What you should do:
Resume the news passage about Caissa Travel's share placement plan after the failed BCA deal, carrying it on past its final sentence.

Text:
>>>

BCA operates regular passenger flights aimed at the leisure market. It serves destinations throughout the Mainland as well as South Korea, Japan, the Maldives, Vietnam, Denmark, Spain, Japan and Thailand. The acquisition would have provided better synergies between Caissa Travel and BCA.

On Wednesday, Caissa said it would proceed with plans to raise eight billion yuan ($1.2 billion) through a private share placement to launch a Chinese outbound travel marketing platform. It intends to open more than 1,000 shops and malls and to boost cruise sales by establishing online and offline cruise experience centres in China and abroad, in partnership with international cruise operators.

Caissa investors objected the move, saying the value of their investment has been reduced after the failed BCA acquisition, while issuing new shares would further dilute the value of their holdings.

<<<

Excerpted records:
>>>

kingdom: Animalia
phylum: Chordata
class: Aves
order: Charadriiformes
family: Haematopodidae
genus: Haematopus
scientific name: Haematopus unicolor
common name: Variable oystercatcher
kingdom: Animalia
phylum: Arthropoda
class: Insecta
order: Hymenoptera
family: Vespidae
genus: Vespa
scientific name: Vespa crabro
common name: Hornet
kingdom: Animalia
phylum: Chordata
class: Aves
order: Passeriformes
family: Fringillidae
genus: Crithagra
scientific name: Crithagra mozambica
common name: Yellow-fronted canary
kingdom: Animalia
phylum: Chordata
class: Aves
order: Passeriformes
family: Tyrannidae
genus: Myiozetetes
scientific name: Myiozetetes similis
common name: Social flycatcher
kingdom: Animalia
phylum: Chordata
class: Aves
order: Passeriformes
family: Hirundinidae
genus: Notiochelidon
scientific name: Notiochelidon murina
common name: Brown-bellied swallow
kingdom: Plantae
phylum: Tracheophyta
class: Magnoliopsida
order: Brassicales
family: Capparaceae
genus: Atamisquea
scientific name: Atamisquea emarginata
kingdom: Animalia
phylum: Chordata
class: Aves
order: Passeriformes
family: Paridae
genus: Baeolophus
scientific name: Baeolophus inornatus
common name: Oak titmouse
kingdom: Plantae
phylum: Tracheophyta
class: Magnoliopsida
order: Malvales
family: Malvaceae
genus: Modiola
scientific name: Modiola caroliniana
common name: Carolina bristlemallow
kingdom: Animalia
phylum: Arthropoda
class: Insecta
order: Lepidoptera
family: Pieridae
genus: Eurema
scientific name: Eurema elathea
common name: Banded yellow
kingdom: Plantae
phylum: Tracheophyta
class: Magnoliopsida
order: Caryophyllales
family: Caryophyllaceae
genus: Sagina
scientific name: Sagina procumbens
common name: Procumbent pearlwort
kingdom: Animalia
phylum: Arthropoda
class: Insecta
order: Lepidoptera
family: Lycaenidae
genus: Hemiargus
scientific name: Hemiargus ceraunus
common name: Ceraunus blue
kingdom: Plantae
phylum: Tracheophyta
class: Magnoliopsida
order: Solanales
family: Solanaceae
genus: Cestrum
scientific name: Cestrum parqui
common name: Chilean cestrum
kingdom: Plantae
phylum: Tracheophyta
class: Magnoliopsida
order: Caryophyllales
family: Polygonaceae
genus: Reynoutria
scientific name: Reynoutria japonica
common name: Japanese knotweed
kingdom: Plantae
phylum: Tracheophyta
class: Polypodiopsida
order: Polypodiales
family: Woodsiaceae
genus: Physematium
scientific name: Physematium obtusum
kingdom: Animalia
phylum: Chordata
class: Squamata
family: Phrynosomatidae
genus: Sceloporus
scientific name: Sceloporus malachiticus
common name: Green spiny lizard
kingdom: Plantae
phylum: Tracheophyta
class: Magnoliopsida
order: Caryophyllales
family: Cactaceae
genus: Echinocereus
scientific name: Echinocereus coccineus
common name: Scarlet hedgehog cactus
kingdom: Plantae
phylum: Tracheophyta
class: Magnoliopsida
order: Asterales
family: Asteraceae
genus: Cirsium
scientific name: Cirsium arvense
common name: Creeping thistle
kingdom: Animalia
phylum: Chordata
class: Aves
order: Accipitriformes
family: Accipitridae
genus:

<<<

Exercise response:
Overall, HNA Group’s appetite for growth appears undiminished. A report in The Wall Street Journal last week suggested the Haikou-headquartered conglomerate plans to take a controlling stake in Singapore logistics firm, CWT Ltd, for approximately $1 billion, with negotiations now “ongoing for several months”. At the end of 2015, HNA Group said it had assets of 600 billion yuan ($92.3 billion), including 1,100 aircraft serving nearly 700 domestic and international routes.

In separate events, Aviation Industry Corporation of China (AVIC) – the Chinese state-owned aerospace and defence firm – on May 5 completed the acquisition of cabin interiors company, AIM Altitude, from investment house, TowerBrook Capital Partners. “AIM Altitude’s expertise in cabin interiors will further extend our core capabilities and international competitiveness,” said AVIC International VP, Xu Tongyu. Mark Edwards, CEO AIM Altitude added the company’s “operations would remain unchanged and it will continue operating under its existing name”.